If f(x) is differentiable AT x= a, then f(x) is also continuous there. The converse is not true: f(x)= |x| is continuous at all x but not differentiable at x= 0.
The reason f(x) must be continuous in order to be differentiable is that
\lim_{h\rightarrow 0}\frac{f(a+ h)- f(a)}{h}
always has denominator going to 0. In order that the limit exist (necessary condition, not sufficient) the numerator must also go to 0. That is, we must have
\lim_{h\rightarrow 0} f(a+ h)= f(a)
precisely the condition that f be continuous at x= a.

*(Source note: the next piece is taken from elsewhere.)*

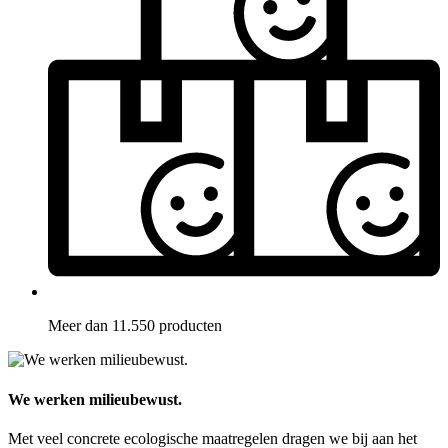
Meer dan 11.550 producten
We werken milieubewust.
Met veel concrete ecologische maatregelen dragen we bij aan het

Of course, if f(x) is differentiable on some interval, the derivative function may not be continuous on that interval itself. However, the derivative does always satisfy the "intermediate value property" (if f(a)= u and f(b)= v, then f(x) takes on every value between u and v at some point between a and b. Amoung other things, that means that for a differentiable function, if \lim_{x\rightarrow a^-} f'(x)= \lim_{x\rightarrow a^+}f'(x) then f is differentiable at x= a and has that common value as its derivative at a. In order not to be differentiable at x= a, those two limits must not be the same. That's why you can find the derivative, if it exists, of a piecewise continuous function, at the break points, by looking at the limits of the derivative on both sides of the break point.
And, since this has nothing to do with "Differential Equations", I am moving it to "Calculus and Analysis".